For larger e-commerce businesses with a lot of residential deliveries, odds are that peak season will see them hit the volume threshold to trigger residential demand surcharges. To limit their exposure to demand surcharges when they are most costly, these shippers can take action to spread some of their peak volumes to earlier months. Whether by starting sales promotions early or other tactics, shifting volume to blunt spikes in demand for shipping services can not only save parcel costs, but smooth the operational burden inside distribution centers, too.

4. Onboard alternate carriers ahead of time

The worst time to onboard a carrier is when you need them urgently. Operations must be prepared well ahead of time to confidently pivot to a backup option so that a service interruption with a primary carrier does not trigger even greater complications when switching to an alternative to handle the delivery. Make sure an agreement is in place, software and other systems work, and tests have been completed to verify success and work out any wrinkles. That way, if the original carrier misses a pickup Friday, shippers can rest assured the other carrier is ready to hit the ground running when they call them on Monday.

Using alternate carriers can also help limit demand surcharges by keeping volumes below certain thresholds. However, volume-based discounts are an important consideration for diverting parcels from FedEx and UPS. Carriers determine discount tiers based on 52-week averages, so if shippers move away too much volume, they risk dropping to a lower discount tier. To prevent unintended consequences, avoid snap decisions and rely on careful analysis well ahead of the holiday rush.

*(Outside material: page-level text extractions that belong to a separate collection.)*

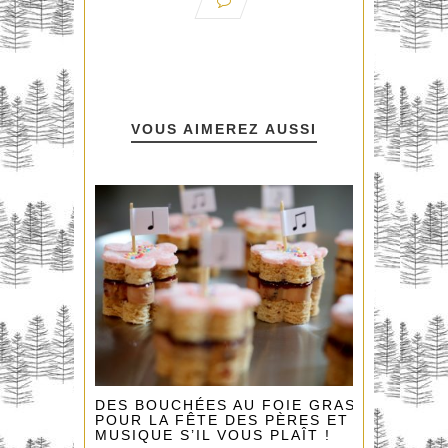
VOUS AIMEREZ AUSSI
DES BOUCHÉES AU FOIE GRAS
POUR LA FÊTE DES PÈRES ET EN
MUSIQUE S’IL VOUS PLAÎT !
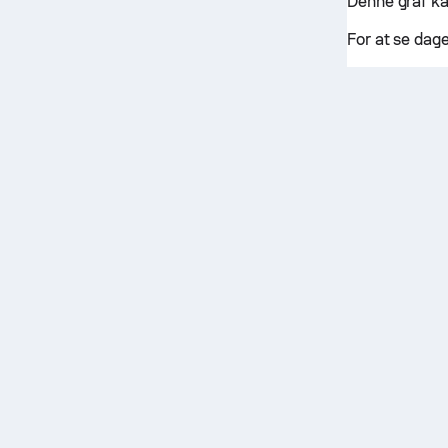
Denne graf ka
For at se dag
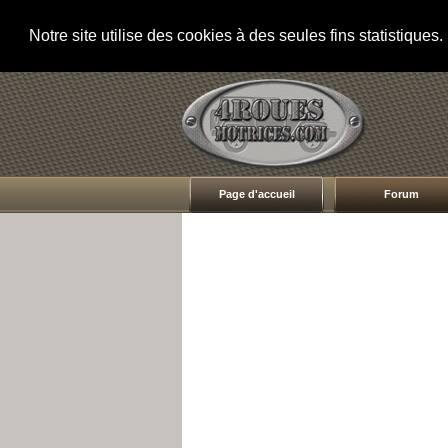
Notre site utilise des cookies à des seules fins statistique
Page d'accueil
Forum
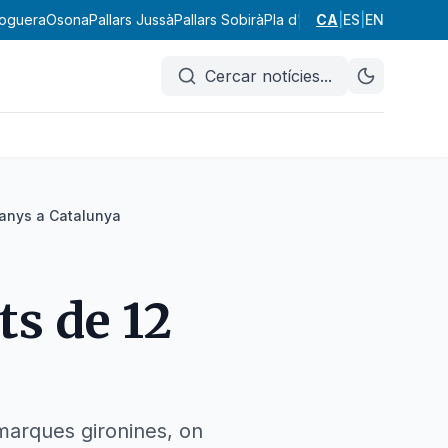
oguera
Osona
Pallars Jussà
Pallars Sobirà
Pla d'Urgell
CA
|
Pla de l'Estany
ES
|
EN
P
Cercar notícies
...
2 anys a Catalunya
ts de 12
omarques gironines, on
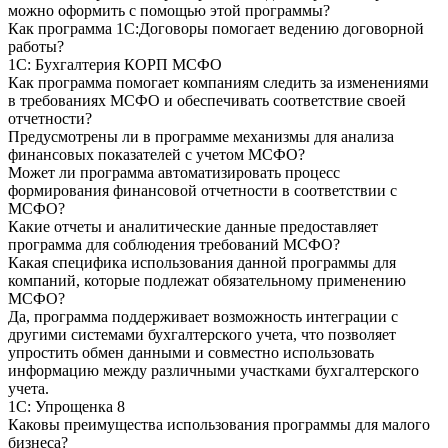
можно оформить с помощью этой программы?
Как программа 1С:Договоры помогает ведению договорной
работы?
1С: Бухгалтерия КОРП МСФО
Как программа помогает компаниям следить за изменениями
в требованиях МСФО и обеспечивать соответствие своей
отчетности?
Предусмотрены ли в программе механизмы для анализа
финансовых показателей с учетом МСФО?
Может ли программа автоматизировать процесс
формирования финансовой отчетности в соответствии с
МСФО?
Какие отчеты и аналитические данные предоставляет
программа для соблюдения требований МСФО?
Какая специфика использования данной программы для
компаний, которые подлежат обязательному применению
МСФО?
Да, программа поддерживает возможность интеграции с
другими системами бухгалтерского учета, что позволяет
упростить обмен данными и совместно использовать
информацию между различными участками бухгалтерского
учета.
1С: Упрощенка 8
Каковы преимущества использования программы для малого
бизнеса?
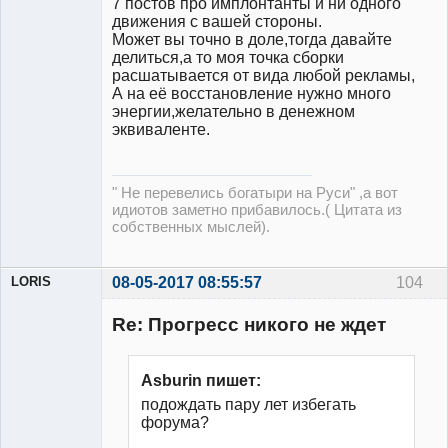
7 постов про имплонтанты и ни одного
движения с вашей стороны.
Может вы точно в доле,тогда давайте
делиться,а то моя точка сборки
расшатывается от вида любой рекламы,
А на её восстановление нужно много
энергии,желательно в денежном
эквиваленте.
" Не перевелись богатыри на Руси" ,а вот
идиотов заметно прибавилось.( Цитата из
собственных мыслей).
LORIS
08-05-2017 08:55:57
104
Модератор
Re: Прогресс никого не ждет
Неактивен
Asburin пишет:
подождать пару лет избегать
форума?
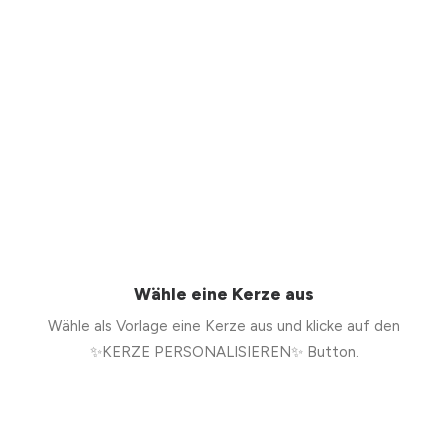
Wähle eine Kerze aus
Wähle als Vorlage eine Kerze aus und klicke auf den
✨KERZE PERSONALISIEREN✨ Button.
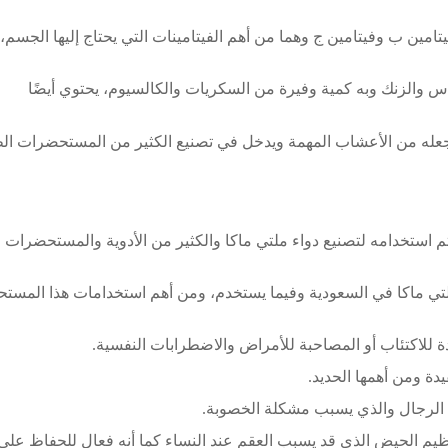
تامين ب وفيتامين ج وهما من أهم الفيتامينات التي يحتاج إليها الجسم،
اس والزنك وبه كمية وفيرة من السكريات والكالسيوم، يحتوي أيضًا
ا يجعله من الأعشاب المهمة ويدخل في تصنيع الكثير من المستحضرات ال
تم استخدامه لتصنيع دواء ملتي ماكا والكثير من الأدوية والمستحضرات ا
ملتي ماكا في السعودية وفيما يستخدم، ومن أهم استخدامات هذا المست
ة للاكتئاب أو المصاحبة للأمراض والاضطرابات النفسية.
دة ومن أهمها الحديد.
الرجال والذي يسبب مشكلة الخصوبة.
ظيم الحيض الذي قد يسبب العقم عند النساء كما أنه فعال للحفاظ عل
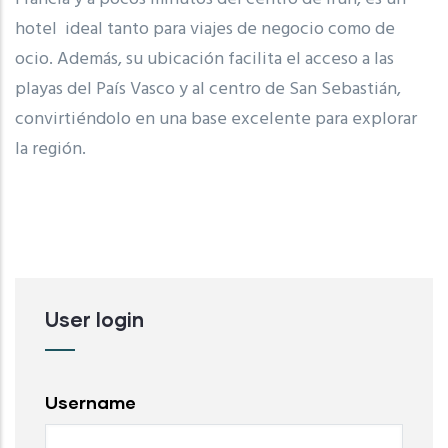
hotel ideal tanto para viajes de negocio como de
ocio. Además, su ubicación facilita el acceso a las
playas del País Vasco y al centro de San Sebastián,
convirtiéndolo en una base excelente para explorar
la región.
User login
Username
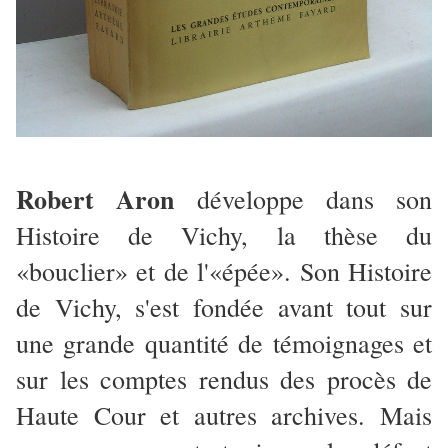
Robert Aron
développe dans son
Histoire de Vichy, la thèse du
«bouclier» et de l'«épée». Son Histoire
de Vichy, s'est fondée avant tout sur
une grande quantité de témoignages et
sur les comptes rendus des procès de
Haute Cour et autres archives. Mais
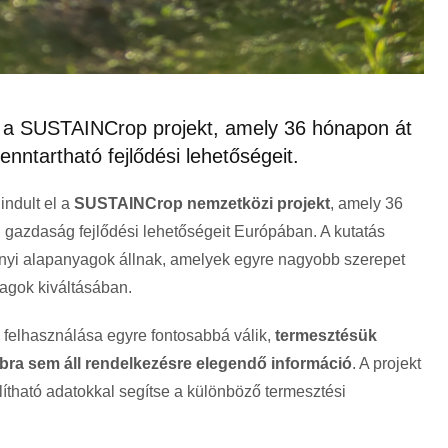
el a SUSTAINCrop projekt, amely 36 hónapon át
enntartható fejlődési lehetőségeit.
indult el a
SUSTAINCrop nemzetközi projekt
, amely 36
ú gazdaság fejlődési lehetőségeit Európában. A kutatás
yi alapanyagok állnak, amelyek egyre nagyobb szerepet
yagok kiváltásában.
n felhasználása egyre fontosabbá válik,
termesztésük
bra sem áll rendelkezésre elegendő információ
. A projekt
ítható adatokkal segítse a különböző termesztési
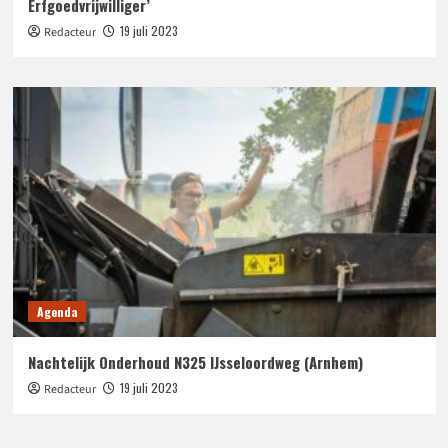
Erfgoedvrijwilliger’
19 juli 2023
Redacteur
Agenda
Nachtelijk Onderhoud N325 IJsseloordweg (Arnhem)
19 juli 2023
Redacteur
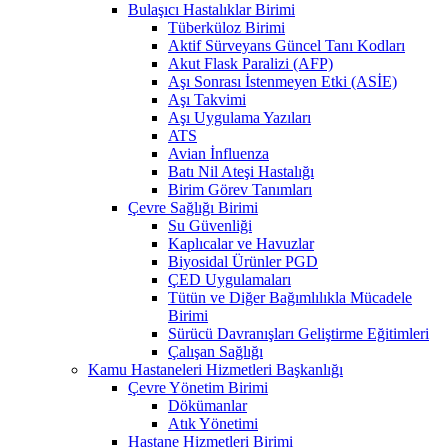
Bulaşıcı Hastalıklar Birimi
Tüberküloz Birimi
Aktif Sürveyans Güncel Tanı Kodları
Akut Flask Paralizi (AFP)
Aşı Sonrası İstenmeyen Etki (ASİE)
Aşı Takvimi
Aşı Uygulama Yazıları
ATS
Avian İnfluenza
Batı Nil Ateşi Hastalığı
Birim Görev Tanımları
Çevre Sağlığı Birimi
Su Güvenliği
Kaplıcalar ve Havuzlar
Biyosidal Ürünler PGD
ÇED Uygulamaları
Tütün ve Diğer Bağımlılıkla Mücadele
Birimi
Sürücü Davranışları Geliştirme Eğitimleri
Çalışan Sağlığı
Kamu Hastaneleri Hizmetleri Başkanlığı
Çevre Yönetim Birimi
Dökümanlar
Atık Yönetimi
Hastane Hizmetleri Birimi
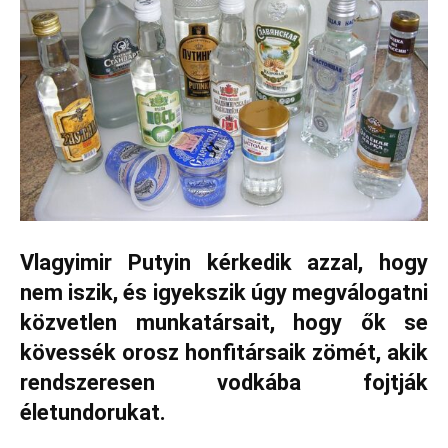
Vlagyimir Putyin kérkedik azzal, hogy
nem iszik, és igyekszik úgy megválogatni
közvetlen munkatársait, hogy ők se
kövessék orosz honfitársaik zömét, akik
rendszeresen vodkába fojtják
életundorukat.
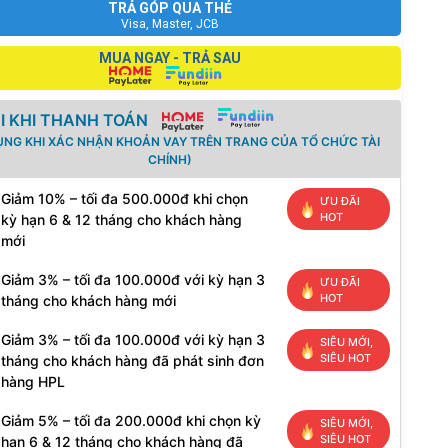
TRẢ GÓP QUA THẺ
Visa, Master, JCB
MUA NGAY - TRẢ SAU
I KHI THANH TOÁN
ỤNG KHI XÁC NHẬN KHOẢN VAY TRÊN TRANG CỦA TỔ CHỨC TÀI
CHÍNH)
Giảm 10% – tối đa 500.000đ khi chọn
ƯU ĐÃI
HOT
kỳ hạn 6 & 12 tháng cho khách hàng
mới
Giảm 3% – tối đa 100.000đ với kỳ hạn 3
ƯU ĐÃI
HOT
tháng cho khách hàng mới
Giảm 3% – tối đa 100.000đ với kỳ hạn 3
SIÊU MỚI,
SIÊU HOT
tháng cho khách hàng đã phát sinh đơn
hàng HPL
Giảm 5% – tối đa 200.000đ khi chọn kỳ
SIÊU MỚI,
SIÊU HOT
hạn 6 & 12 tháng cho khách hàng đã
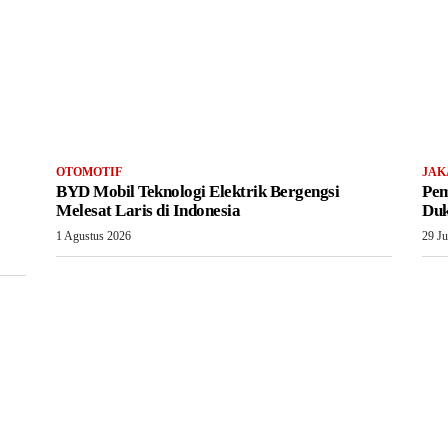
OTOMOTIF
JAK
BYD Mobil Teknologi Elektrik Bergengsi
Pem
Melesat Laris di Indonesia
Duk
1 Agustus 2026
29 Ju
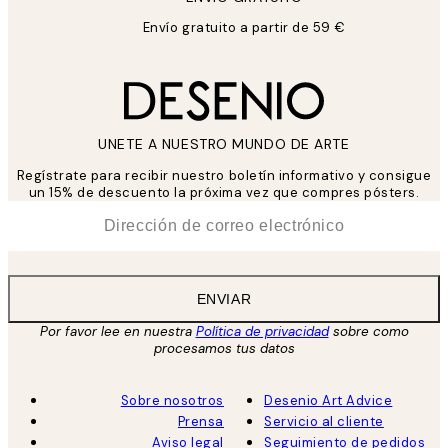
Envío gratuito a partir de 59 €
UNETE A NUESTRO MUNDO DE ARTE
Regístrate para recibir nuestro boletín informativo y consigue
un 15% de descuento la próxima vez que compres pósters.
*
Correo Electrónico
ENVIAR
Por favor lee en nuestra
Política de privacidad
sobre como
procesamos tus datos
Sobre nosotros
Desenio Art Advice
Prensa
Servicio al cliente
Aviso legal
Seguimiento de pedidos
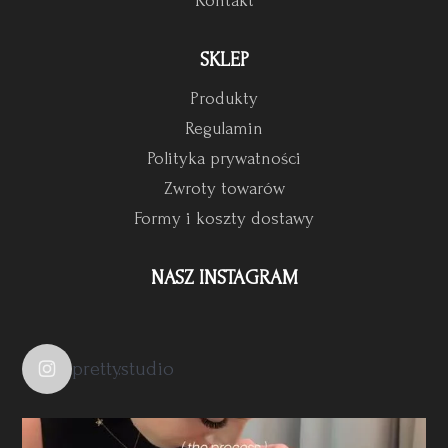
Kontakt
SKLEP
Produkty
Regulamin
Polityka prywatności
Zwroty towarów
Formy i koszty dostawy
NASZ INSTAGRAM
pretty.studio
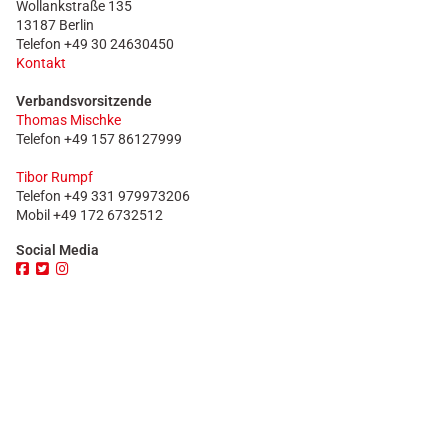
Wollankstraße 135
13187 Berlin
Telefon +49 30 24630450
Kontakt
Verbandsvorsitzende
Thomas Mischke
Telefon +49 157 86127999
Tibor Rumpf
Telefon
+49 331 979973206
Mobil +49 172 6732512
Social Media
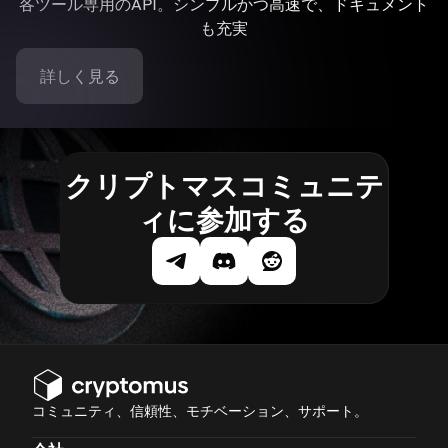
各ツール専用のAPI。シンプルかつ高速で、ドキュメント
も充実
詳しく見る
クリプトマスコミュニテ
ィに参加する
コミュニティ、信頼性、モチベーション、サポート。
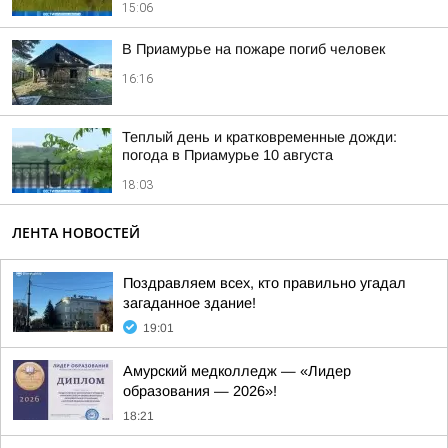
15:06
В Приамурье на пожаре погиб человек
16:16
Теплый день и кратковременные дожди:
погода в Приамурье 10 августа
18:03
ЛЕНТА НОВОСТЕЙ
Поздравляем всех, кто правильно угадал
загаданное здание!
19:01
Амурский медколледж — «Лидер
образования — 2026»!
18:21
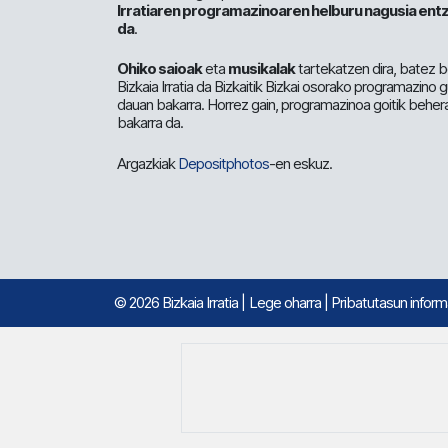
Irratiaren programazinoaren helburu nagusia entz
da
.
Ohiko saioak
eta
musikalak
tartekatzen dira, batez b
Bizkaia Irratia da Bizkaitik Bizkai osorako programazino
dauan bakarra. Horrez gain, programazinoa goitik beher
bakarra da.
Argazkiak
Depositphotos
-en eskuz.
© 2026 Bizkaia Irratia
|
Lege oharra
|
Pribatutasun infor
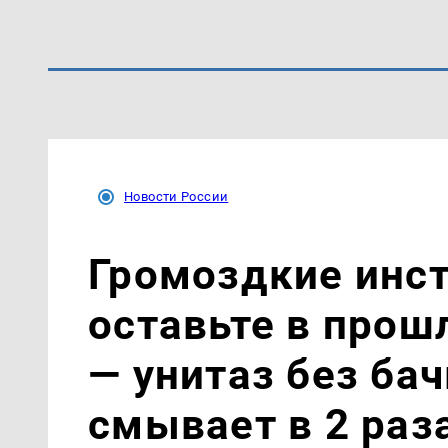
Новости России
Громоздкие инст
оставьте в прош
— унитаз без ба
смывает в 2 раз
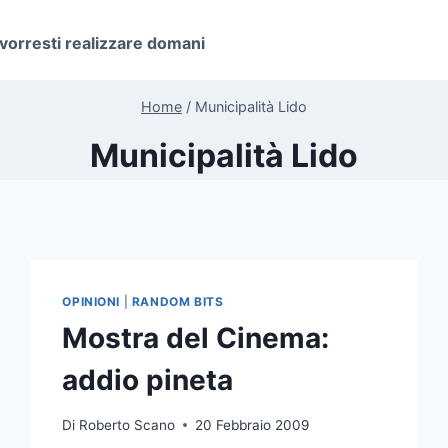
 vorresti realizzare domani
Home
/
Municipalità Lido
Municipalità Lido
OPINIONI
|
RANDOM BITS
Mostra del Cinema:
addio pineta
Di
Roberto Scano
20 Febbraio 2009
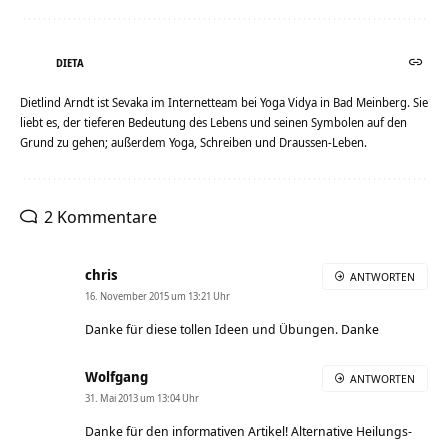
DIETA
Dietlind Arndt ist Sevaka im Internetteam bei Yoga Vidya in Bad Meinberg. Sie
liebt es, der tieferen Bedeutung des Lebens und seinen Symbolen auf den
Grund zu gehen; außerdem Yoga, Schreiben und Draussen-Leben.
2 Kommentare
chris
ANTWORTEN
16. November 2015 um 13:21 Uhr
Danke für diese tollen Ideen und Übungen. Danke
Wolfgang
ANTWORTEN
31. Mai 2013 um 13:04 Uhr
Danke für den informativen Artikel! Alternative Heilungs-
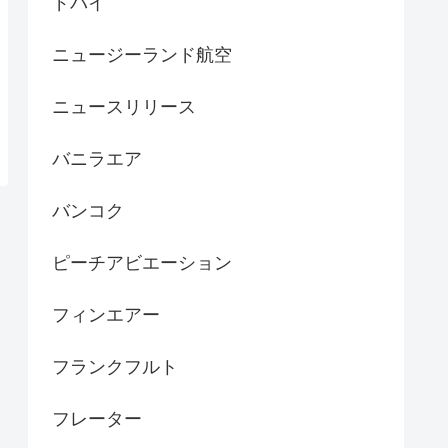
ドバイ
ニュージーランド航空
ニュースリリース
バニラエア
バンコク
ピーチアビエーション
フィンエアー
フランクフルト
フレーター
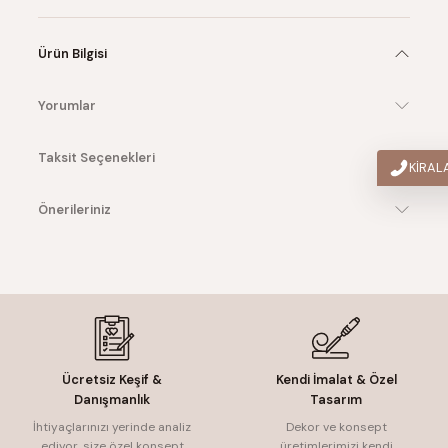
Ürün Bilgisi
Yorumlar
Taksit Seçenekleri
KİRA
Önerileriniz
Ücretsiz Keşif &
Kendi İmalat & Özel
Danışmanlık
Tasarım
İhtiyaçlarınızı yerinde analiz
Dekor ve konsept
ediyor, size özel konsept
üretimlerimizi kendi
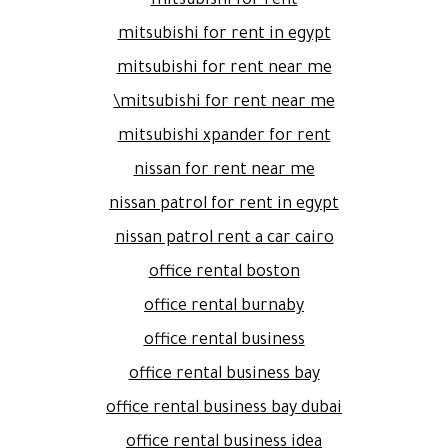
mitsubishi for rent
mitsubishi for rent in egypt
mitsubishi for rent near me
mitsubishi for rent near me\
mitsubishi xpander for rent
nissan for rent near me
nissan patrol for rent in egypt
nissan patrol rent a car cairo
office rental boston
office rental burnaby
office rental business
office rental business bay
office rental business bay dubai
office rental business idea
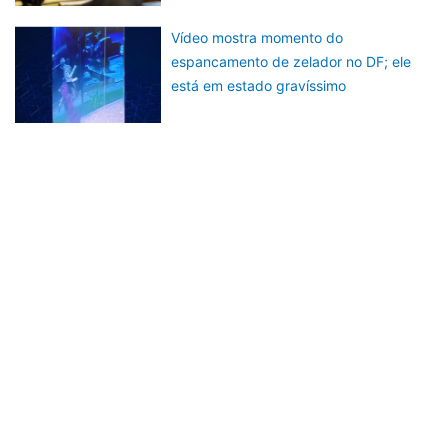
Vídeo mostra momento do
espancamento de zelador no DF; ele
está em estado gravíssimo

Chart the Right Peak Season Course

While projections anticipate a more subdued peak season compared to the memorable highs of the pandemic era, shippers cannot afford complacency. They face a parcel landscape marked by complexity and a seemingly constant shift in pricing logic – who knows when the next fuel surcharge increase will materialize? Setting the proper foundation and finding the right formula requires expertise and experience, with careful decision-making that sidesteps adverse effects. Starting early and bringing in the right support can help businesses successfully chart the course of peak season success.

Micheal McDonagh is President of Parcel, AFS Logistics.